Restate word for word the lines in the listing below, starting at the line containing "voorkomen. Door te" and ending at the line containing "Gautamával, Krishnával, Máníval és néhány", both included; leave out the rest.

★ ★ ★ ★

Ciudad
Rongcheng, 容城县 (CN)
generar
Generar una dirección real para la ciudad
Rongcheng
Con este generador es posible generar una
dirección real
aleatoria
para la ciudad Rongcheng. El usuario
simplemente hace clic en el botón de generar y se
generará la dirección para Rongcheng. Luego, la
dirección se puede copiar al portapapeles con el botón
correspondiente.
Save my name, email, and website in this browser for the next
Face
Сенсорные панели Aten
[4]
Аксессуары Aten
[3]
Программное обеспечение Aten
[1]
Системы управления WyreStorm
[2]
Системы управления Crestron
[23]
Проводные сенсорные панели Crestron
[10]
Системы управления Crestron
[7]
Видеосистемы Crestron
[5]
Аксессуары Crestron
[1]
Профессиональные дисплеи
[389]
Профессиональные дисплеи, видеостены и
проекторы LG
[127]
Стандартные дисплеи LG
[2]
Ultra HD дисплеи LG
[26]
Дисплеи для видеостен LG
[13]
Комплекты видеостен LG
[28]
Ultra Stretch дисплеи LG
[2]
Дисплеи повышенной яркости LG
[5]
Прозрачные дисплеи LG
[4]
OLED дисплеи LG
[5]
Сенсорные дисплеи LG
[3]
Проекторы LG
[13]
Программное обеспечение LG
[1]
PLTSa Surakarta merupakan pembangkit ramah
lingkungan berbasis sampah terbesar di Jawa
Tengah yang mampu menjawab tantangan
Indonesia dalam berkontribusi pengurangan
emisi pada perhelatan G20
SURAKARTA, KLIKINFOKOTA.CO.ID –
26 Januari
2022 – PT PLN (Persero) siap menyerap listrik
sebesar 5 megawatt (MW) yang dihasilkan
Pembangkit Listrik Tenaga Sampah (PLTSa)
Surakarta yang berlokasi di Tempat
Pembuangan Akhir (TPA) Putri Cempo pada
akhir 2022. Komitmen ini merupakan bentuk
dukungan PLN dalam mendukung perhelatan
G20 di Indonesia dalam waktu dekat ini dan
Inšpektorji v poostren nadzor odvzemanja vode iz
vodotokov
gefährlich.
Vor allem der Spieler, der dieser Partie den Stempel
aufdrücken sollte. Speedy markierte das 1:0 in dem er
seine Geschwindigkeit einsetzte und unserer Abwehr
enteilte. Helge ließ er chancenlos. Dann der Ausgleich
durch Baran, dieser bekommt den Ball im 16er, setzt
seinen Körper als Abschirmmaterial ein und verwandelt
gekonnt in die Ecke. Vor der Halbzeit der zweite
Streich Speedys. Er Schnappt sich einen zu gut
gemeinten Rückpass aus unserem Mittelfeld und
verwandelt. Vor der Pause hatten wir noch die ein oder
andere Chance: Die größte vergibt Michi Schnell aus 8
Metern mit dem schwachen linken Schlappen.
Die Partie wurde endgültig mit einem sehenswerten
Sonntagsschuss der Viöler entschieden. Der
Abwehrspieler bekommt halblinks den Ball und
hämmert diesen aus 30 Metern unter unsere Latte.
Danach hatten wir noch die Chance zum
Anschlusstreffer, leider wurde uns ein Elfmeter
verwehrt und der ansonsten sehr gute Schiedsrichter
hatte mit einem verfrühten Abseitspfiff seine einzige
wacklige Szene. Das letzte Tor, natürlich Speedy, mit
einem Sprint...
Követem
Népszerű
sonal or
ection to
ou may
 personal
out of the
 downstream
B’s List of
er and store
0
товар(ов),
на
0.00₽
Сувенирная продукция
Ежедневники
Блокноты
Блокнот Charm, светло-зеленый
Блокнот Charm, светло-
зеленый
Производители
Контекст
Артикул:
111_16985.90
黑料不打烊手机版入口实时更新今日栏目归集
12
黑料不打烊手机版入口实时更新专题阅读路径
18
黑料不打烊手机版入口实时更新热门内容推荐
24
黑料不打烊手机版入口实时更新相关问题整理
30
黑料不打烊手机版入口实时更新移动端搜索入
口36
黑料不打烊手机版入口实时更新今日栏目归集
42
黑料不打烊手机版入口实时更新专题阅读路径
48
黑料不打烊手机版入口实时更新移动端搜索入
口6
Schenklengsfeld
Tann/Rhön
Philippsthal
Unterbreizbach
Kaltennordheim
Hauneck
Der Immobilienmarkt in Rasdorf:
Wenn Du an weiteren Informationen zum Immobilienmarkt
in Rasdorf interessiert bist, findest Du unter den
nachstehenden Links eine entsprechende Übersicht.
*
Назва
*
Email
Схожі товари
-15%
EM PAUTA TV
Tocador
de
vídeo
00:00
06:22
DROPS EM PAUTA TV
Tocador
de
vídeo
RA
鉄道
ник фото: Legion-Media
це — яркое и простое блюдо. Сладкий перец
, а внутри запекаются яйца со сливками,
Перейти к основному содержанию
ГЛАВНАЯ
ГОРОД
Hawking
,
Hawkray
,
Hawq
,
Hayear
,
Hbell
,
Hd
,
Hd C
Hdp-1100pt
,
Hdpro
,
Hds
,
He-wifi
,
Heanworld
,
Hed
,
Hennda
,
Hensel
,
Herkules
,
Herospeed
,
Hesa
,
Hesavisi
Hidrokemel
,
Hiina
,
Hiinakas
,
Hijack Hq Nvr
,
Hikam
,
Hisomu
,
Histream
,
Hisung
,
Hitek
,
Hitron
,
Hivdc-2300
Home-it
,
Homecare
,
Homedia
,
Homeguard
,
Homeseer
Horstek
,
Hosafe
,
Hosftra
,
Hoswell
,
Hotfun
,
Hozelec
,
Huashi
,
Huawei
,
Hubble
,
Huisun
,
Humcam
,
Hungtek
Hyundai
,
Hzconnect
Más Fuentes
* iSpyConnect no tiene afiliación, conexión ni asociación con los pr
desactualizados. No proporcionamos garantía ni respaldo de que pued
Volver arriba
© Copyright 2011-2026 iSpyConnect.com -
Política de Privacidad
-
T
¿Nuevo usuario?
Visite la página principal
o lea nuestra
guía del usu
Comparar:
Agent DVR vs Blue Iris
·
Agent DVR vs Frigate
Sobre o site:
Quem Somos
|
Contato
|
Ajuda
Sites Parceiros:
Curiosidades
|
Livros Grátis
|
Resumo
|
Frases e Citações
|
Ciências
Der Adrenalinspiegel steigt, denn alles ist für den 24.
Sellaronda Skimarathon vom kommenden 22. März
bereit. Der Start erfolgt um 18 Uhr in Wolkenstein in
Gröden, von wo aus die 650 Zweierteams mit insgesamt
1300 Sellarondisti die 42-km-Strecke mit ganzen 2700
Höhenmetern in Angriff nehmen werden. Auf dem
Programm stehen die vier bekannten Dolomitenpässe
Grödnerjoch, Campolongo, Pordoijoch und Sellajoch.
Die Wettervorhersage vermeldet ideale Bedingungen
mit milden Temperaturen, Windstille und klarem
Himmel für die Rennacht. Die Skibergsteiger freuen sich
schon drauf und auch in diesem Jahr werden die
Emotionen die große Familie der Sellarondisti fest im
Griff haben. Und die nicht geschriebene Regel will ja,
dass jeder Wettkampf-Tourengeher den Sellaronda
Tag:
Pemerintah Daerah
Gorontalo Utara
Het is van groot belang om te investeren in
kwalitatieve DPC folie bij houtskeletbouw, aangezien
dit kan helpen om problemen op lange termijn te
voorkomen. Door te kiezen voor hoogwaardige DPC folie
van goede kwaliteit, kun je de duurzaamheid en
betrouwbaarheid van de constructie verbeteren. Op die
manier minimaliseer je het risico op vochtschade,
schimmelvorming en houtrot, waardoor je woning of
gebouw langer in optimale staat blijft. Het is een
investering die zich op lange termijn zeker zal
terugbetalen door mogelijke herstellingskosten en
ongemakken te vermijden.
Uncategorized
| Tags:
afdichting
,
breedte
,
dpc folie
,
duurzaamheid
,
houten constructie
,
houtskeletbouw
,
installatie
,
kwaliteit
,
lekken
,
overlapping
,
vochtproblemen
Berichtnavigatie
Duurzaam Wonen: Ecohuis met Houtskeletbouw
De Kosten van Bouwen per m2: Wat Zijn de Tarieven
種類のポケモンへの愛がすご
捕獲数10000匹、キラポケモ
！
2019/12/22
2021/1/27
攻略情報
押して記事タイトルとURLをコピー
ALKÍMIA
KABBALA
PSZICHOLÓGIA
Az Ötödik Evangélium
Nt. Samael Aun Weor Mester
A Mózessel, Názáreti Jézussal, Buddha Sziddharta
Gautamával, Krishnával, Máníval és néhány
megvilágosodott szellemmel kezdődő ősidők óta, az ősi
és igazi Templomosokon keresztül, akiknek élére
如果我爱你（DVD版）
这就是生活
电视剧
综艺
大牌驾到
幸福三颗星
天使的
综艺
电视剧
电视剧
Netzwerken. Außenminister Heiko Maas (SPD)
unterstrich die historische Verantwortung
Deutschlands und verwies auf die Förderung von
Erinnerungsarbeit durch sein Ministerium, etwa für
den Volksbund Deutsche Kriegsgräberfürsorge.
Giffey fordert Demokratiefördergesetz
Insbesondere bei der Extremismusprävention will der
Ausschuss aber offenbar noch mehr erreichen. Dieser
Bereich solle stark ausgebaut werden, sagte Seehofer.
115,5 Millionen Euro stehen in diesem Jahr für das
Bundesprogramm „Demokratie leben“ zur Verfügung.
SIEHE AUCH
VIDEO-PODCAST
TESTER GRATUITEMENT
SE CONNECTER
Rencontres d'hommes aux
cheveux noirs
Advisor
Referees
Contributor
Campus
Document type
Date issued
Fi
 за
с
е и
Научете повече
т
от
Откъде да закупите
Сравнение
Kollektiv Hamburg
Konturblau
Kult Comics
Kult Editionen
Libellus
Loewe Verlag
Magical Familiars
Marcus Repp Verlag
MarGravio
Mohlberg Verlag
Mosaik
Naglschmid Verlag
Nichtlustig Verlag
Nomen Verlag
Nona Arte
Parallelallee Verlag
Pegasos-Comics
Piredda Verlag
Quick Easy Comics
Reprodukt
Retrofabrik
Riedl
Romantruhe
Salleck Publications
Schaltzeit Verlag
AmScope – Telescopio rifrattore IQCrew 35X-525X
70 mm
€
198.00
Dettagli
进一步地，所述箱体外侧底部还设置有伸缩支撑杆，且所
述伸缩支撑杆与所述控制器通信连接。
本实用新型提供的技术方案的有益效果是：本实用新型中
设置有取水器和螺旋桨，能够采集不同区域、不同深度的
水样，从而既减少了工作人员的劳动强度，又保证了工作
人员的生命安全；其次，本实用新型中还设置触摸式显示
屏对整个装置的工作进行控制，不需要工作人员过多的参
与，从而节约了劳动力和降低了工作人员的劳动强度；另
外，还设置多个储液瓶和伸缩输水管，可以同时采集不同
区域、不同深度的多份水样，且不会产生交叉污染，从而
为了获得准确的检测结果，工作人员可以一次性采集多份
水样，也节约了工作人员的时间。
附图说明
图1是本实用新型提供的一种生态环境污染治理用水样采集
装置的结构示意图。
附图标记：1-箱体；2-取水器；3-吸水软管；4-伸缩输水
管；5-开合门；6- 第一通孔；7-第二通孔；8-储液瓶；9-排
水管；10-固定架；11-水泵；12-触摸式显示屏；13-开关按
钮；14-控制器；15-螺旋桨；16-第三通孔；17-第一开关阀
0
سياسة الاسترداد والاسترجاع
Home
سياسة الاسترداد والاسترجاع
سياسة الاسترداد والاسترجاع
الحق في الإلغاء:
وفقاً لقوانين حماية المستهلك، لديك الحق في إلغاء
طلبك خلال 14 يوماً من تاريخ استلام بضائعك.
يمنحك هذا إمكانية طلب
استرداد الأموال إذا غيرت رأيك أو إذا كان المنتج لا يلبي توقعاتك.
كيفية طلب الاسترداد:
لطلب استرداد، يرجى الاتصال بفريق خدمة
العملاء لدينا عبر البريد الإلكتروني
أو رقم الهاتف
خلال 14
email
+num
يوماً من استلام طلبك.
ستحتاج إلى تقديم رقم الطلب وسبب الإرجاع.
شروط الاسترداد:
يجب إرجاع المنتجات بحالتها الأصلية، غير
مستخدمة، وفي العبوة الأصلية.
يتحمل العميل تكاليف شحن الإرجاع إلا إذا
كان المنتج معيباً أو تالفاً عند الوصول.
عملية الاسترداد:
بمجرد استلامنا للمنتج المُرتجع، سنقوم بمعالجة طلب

★ ★ ★ ★

◆ **Your solution**:
voorkomen. Door te kiezen voor hoogwaardige DPC folie
van goede kwaliteit, kun je de duurzaamheid en
betrouwbaarheid van de constructie verbeteren. Op die
manier minimaliseer je het risico op vochtschade,
schimmelvorming en houtrot, waardoor je woning of
gebouw langer in optimale staat blijft. Het is een
investering die zich op lange termijn zeker zal
terugbetalen door mogelijke herstellingskosten en
ongemakken te vermijden.
Uncategorized
| Tags:
afdichting
,
breedte
,
dpc folie
,
duurzaamheid
,
houten constructie
,
houtskeletbouw
,
installatie
,
kwaliteit
,
lekken
,
overlapping
,
vochtproblemen
Berichtnavigatie
Duurzaam Wonen: Ecohuis met Houtskeletbouw
De Kosten van Bouwen per m2: Wat Zijn de Tarieven
種類のポケモンへの愛がすご
捕獲数10000匹、キラポケモ
！
2019/12/22
2021/1/27
攻略情報
押して記事タイトルとURLをコピー
ALKÍMIA
KABBALA
PSZICHOLÓGIA
Az Ötödik Evangélium
Nt. Samael Aun Weor Mester
A Mózessel, Názáreti Jézussal, Buddha Sziddharta
Gautamával, Krishnával, Máníval és néhány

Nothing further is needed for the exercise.